My partner is a poet and I am the managing editor for Oberlin College Press, a poetry press, so nearly every surface of my work and personal spaces is covered in poetry books.  Probably my favorite poet is Brian Teare, who is so smart in his thinking about the environment while masterfully constructing a lyric space that is so spare and compressed. Evelyn Reilly's Styrofoam,  an amazingly inventive eco-narrative of styrofoam, is a title I always teach in ecopoetics courses.  Likewise, Juliana Spahr's inexplicably out-of-print Well Then There Now, is a book I would always teach if my students could get their hands on it.  She is virtuosic in her syntactic play. I am working on a lyric memoir project, and Li-Young Lee's The Winged Seed has since I first read it a number of years ago been a compass for how to write a lush poetic story of a life.

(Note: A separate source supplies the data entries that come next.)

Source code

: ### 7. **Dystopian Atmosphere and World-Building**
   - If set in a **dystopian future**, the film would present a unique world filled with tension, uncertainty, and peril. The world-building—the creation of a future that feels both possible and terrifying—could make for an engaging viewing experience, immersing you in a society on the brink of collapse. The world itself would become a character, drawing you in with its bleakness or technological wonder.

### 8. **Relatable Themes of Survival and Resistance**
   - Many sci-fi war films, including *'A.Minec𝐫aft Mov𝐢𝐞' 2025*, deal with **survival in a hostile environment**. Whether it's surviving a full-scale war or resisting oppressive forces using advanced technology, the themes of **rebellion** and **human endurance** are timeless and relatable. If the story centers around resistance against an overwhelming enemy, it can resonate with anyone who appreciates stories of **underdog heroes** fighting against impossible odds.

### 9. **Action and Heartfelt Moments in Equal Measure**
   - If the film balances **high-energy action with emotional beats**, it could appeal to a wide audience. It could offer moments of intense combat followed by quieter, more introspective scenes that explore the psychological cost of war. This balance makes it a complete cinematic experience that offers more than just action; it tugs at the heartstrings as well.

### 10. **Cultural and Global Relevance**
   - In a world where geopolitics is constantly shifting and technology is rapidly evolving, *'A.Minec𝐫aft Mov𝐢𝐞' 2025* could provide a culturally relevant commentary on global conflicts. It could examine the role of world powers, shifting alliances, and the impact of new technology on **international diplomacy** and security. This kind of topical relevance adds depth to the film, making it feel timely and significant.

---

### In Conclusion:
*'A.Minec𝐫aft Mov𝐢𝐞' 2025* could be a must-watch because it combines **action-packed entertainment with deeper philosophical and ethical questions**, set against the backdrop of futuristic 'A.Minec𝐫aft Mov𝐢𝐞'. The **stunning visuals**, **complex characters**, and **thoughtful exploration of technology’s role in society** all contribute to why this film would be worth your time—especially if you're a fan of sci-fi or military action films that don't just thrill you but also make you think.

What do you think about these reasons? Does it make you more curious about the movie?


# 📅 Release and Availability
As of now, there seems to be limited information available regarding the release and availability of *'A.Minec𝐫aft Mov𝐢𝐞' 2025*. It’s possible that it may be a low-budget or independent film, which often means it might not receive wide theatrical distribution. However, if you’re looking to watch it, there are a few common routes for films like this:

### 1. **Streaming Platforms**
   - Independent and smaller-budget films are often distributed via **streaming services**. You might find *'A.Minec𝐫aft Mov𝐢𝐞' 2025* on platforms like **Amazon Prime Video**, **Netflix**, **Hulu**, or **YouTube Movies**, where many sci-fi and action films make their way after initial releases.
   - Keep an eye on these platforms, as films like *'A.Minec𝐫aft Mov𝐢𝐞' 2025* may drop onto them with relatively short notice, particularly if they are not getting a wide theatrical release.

Sun Yung Shin's Unbearable Splendor, likewise, is stunning in some of the formal leaps it takes and the unsparing eye it uses to interrogate transnational adoption.  Essayists Lia Purpura and Joni Tevis, for me, are exemplars of inventive non-fiction writers whose minds move brilliantly in a way that only intensifies the work of their hearts.

EMMA RICHARDSON

 So much of your writing is incredibly open, intensely, even sometimes grossly personal, and very self-aware in the text. Can you talk a bit about the importance of this to you in your life and your work?

MARCO WILKINSON

I suppose this starts with the fact that writing is almost always writing to oneself at first.  Mostly my writing starts as a way of trying to scratch some intellectual itch I've had that won't go away.  If a thought recurs enough eventually I find myself writing it down, and trying to explore just what it means to me, what its ramifications are.  In that sense, it can't help but be personal as I unspool the initiating thought through the realities of my own life. This essay, "Hidden Light, Wooden Ladder, Bucket of Clay, Pillar of Water," perhaps more than most, deliberately didn't spare details since part of what I wanted to explore was precisely that dynamic of usually hiding/denying/erasing the traces of our physical existence.  I wanted to find a way to write about the reality of giving and taking, of interaction and reciprocation, of connection, gratitude, and responsibility. It just so happened that I was tapping a maple tree for the first time and experimenting with humanure practice at the time, so these became the tools of my life to give those thoughts shape. Today I might write a completely different essay.  

 


MARCO WILKINSON has had his work appear in Assay, DIAGRAM, Kenyon Review, Seneca Review, and Terrain. He teaches writing and sustainable agriculture at Lorain County Community College and Oberlin College. He is also the managing editor of FIELD and Oberlin College Press.


EMMA RICHARDSON is an editorial assistant at Bennington Review.